Dataset items:
+++
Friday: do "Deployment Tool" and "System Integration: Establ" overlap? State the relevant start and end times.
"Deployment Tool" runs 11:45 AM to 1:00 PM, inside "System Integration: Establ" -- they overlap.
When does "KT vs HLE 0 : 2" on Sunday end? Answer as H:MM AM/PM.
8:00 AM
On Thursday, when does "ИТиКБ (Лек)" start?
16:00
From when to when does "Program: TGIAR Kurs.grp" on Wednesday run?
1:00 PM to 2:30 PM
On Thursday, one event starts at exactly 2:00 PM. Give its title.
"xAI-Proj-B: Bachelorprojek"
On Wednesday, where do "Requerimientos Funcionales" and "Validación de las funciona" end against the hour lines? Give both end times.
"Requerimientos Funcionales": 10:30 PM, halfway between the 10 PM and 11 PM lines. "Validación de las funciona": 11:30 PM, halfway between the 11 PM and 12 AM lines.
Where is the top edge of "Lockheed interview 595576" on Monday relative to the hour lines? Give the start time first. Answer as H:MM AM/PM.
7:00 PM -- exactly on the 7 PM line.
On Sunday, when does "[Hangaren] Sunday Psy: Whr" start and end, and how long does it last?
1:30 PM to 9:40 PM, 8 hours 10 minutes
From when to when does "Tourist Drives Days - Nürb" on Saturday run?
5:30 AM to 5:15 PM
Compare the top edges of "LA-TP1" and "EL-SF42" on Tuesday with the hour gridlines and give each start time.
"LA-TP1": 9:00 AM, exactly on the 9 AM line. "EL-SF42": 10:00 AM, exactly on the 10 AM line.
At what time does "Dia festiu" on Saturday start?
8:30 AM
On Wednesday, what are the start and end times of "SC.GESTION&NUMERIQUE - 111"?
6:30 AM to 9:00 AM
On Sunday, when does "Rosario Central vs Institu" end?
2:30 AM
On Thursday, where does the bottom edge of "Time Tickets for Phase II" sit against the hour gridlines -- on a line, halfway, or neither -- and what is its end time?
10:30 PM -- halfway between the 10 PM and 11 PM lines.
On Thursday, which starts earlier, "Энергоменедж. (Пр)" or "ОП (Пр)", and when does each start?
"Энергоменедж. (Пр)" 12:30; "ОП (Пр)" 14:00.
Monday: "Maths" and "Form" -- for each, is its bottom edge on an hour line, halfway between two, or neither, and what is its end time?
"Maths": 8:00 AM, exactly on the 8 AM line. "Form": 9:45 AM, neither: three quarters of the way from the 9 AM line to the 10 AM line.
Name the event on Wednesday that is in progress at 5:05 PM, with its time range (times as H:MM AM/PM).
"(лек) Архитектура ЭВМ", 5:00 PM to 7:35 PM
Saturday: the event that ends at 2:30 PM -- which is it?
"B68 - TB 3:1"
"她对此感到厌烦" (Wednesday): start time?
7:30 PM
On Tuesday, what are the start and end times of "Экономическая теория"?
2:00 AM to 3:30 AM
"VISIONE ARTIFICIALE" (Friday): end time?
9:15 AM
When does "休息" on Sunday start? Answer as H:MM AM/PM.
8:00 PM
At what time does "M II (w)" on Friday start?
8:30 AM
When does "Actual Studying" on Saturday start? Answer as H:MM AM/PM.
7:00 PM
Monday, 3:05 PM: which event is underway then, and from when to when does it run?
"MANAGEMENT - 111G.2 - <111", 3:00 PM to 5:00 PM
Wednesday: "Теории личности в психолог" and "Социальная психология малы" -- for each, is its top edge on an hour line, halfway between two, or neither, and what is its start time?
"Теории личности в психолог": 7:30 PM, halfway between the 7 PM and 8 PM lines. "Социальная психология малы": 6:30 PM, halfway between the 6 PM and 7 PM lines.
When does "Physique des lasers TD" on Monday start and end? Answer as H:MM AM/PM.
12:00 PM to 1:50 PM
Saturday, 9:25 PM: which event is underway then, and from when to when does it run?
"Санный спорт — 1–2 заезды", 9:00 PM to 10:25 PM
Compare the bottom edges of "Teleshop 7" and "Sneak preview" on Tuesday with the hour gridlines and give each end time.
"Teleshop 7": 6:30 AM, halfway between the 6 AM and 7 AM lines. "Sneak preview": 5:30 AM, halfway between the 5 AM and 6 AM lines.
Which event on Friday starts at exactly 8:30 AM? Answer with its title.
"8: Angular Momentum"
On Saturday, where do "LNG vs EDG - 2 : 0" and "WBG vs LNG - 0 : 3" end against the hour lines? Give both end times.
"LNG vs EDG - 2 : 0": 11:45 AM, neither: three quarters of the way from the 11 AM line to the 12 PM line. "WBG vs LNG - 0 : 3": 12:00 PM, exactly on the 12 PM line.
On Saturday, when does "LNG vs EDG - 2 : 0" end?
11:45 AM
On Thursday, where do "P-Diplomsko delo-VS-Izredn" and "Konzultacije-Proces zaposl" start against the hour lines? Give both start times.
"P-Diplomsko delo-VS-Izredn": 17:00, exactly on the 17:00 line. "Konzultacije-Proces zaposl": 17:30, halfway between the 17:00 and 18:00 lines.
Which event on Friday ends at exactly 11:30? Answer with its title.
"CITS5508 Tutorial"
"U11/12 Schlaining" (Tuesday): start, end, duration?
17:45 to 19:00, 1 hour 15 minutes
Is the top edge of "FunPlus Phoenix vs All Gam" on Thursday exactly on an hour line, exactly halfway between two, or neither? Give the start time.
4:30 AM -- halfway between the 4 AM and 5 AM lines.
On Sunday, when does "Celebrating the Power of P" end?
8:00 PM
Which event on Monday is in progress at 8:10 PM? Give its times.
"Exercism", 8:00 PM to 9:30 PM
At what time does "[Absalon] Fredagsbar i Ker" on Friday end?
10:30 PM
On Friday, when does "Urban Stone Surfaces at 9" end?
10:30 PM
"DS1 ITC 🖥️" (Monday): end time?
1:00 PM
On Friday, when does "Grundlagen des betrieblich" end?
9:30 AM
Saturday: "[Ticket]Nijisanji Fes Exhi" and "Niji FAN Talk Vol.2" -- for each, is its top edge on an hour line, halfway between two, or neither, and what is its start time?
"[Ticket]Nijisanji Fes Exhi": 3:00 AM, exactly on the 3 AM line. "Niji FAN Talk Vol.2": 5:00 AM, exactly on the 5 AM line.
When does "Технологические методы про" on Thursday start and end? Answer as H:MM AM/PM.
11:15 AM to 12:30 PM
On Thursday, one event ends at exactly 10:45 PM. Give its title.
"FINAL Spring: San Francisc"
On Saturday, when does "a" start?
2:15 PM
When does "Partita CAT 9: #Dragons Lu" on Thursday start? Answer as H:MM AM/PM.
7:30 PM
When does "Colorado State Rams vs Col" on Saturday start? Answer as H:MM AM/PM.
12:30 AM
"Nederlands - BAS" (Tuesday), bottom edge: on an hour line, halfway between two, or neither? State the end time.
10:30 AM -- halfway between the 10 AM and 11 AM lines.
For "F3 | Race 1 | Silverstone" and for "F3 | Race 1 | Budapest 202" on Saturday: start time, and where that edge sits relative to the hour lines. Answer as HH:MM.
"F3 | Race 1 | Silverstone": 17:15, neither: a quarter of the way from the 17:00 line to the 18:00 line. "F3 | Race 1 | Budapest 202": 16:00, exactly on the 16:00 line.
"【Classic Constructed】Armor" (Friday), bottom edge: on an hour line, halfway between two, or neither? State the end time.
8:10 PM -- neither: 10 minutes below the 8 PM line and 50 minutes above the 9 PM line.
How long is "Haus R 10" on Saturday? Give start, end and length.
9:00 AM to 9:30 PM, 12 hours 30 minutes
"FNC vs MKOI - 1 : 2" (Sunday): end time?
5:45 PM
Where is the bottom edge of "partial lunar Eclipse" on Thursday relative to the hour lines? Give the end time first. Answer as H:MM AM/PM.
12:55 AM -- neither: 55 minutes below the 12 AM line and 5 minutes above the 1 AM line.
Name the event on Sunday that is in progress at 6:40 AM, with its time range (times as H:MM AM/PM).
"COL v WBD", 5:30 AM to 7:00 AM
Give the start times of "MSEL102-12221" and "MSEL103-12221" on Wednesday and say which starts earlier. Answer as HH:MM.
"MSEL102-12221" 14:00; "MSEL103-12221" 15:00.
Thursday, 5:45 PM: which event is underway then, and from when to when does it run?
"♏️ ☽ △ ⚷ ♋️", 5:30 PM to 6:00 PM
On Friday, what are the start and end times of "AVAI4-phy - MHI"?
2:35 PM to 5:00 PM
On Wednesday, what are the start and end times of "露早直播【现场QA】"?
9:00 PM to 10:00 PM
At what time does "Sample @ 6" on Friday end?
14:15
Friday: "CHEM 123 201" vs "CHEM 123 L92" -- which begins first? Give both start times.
+++
• **THE PROBLEM**:
Recast the items as a Markdown table with the columns No. and Line, from the first line through the line containing "7:00 PM -- exactly on the 7 PM line.". Give each line a row number and leave out blank lines.

• **OUTPUT BELOW**:
| No. | Line |
|---|---|
| 1 | Friday: do "Deployment Tool" and "System Integration: Establ" overlap? State the relevant start and end times. |
| 2 | "Deployment Tool" runs 11:45 AM to 1:00 PM, inside "System Integration: Establ" -- they overlap. |
| 3 | When does "KT vs HLE 0 : 2" on Sunday end? Answer as H:MM AM/PM. |
| 4 | 8:00 AM |
| 5 | On Thursday, when does "ИТиКБ (Лек)" start? |
| 6 | 16:00 |
| 7 | From when to when does "Program: TGIAR Kurs.grp" on Wednesday run? |
| 8 | 1:00 PM to 2:30 PM |
| 9 | On Thursday, one event starts at exactly 2:00 PM. Give its title. |
| 10 | "xAI-Proj-B: Bachelorprojek" |
| 11 | On Wednesday, where do "Requerimientos Funcionales" and "Validación de las funciona" end against the hour lines? Give both end times. |
| 12 | "Requerimientos Funcionales": 10:30 PM, halfway between the 10 PM and 11 PM lines. "Validación de las funciona": 11:30 PM, halfway between the 11 PM and 12 AM lines. |
| 13 | Where is the top edge of "Lockheed interview 595576" on Monday relative to the hour lines? Give the start time first. Answer as H:MM AM/PM. |
| 14 | 7:00 PM -- exactly on the 7 PM line. |